Tutti criticano il processo mediatico ma nessuno fa nulla per arrivare a una soluzione. Si ha purtroppo l’idea che l’avviso di garanzia equivalga già a una condanna di primo grado. Prende il via la gogna mediatica e poi si rimane sorpresi se l’imputato viene assolto. Quasi nessuno racconta che dal 1992 il nostro Paese ha pagato 650 milioni di euro in indennizzi per ingiusta detenzione: vuol dire che qualche volta si sbaglia. Quando abbiamo immaginato un Osservatorio sull’informazione giudiziaria non era per colpevolizzare i giornalisti: era una riflessione culturale per tutti gli operatori del diritto. Dobbiamo chiederci se vogliamo vivere in Paese dove ancora vige la presunzione di innocenza. E poi la segretezza delle indagini a cosa serve? Serve innanzitutto per non far andare in fumo le indagini stesse, ma anche per garantire la riservatezza degli indagati. E soprattutto per preservare la verginità cognitiva del giudice. Il controllo giudiziario dove si deve formare? E poi cerchiamo di immaginare se noi stessi o un nostro parente diventassimo i soggetti di una gogna mediatica: ci farebbe piacere essere oggetto di una giustizia sommaria?

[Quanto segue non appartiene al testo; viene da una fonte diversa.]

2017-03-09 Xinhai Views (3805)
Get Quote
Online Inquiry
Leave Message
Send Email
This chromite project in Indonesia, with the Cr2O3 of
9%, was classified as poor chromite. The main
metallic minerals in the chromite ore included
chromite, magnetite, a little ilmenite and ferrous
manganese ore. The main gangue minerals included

Di chi sono le responsabilità?

Le prime sono a monte. Se il giornalista ha una notizia che non deve avere il problema è di chi gliel’ha data. La verità è che nella fase di indagine circa il 70% degli atti che non dovrebbero uscire proviene dal circuito inquirente. Nel nostro Paese abbiamo registrato violazioni gravi del segreto istruttorio. Qualcuno propone di dare tutti gli atti alla stampa, ma non condivido: non si deve fare un processo di piazza. Quello che deve essere seguito è il dibattimento. Siamo disposti tutti, avvocati, magistrati e giornalisti, a riconoscere che davvero esiste la presunzione di innocenza e che alcune informazioni debbano rimanere riservate? In primis la politica, il legislatore, deve avere consapevolezza di questo. Qualche norma c’era, ma quanti processi sono stati fatti per verificare chi aveva dato notizie che non sarebbero dovute trapelare? Nessuno trova il responsabile perché è difficile indagare su se stessi.

Alla luce della vostra annunciata mobilitazione per la riforma dell’ordinamento penitenziario, cosa della richiesta di riflessione sul tema avanzata dal presidente della Camera, Roberto Fico, ai capigruppo di Montecitorio?

A lui avevamo scritto per chiedergli di considerare la riforma. Per questo quanto da lui dichiarato rappresenta una apertura significativa nei confronti di una riforma che dà maggiore sicurezza e non mette fuori terroristi e mafiosi.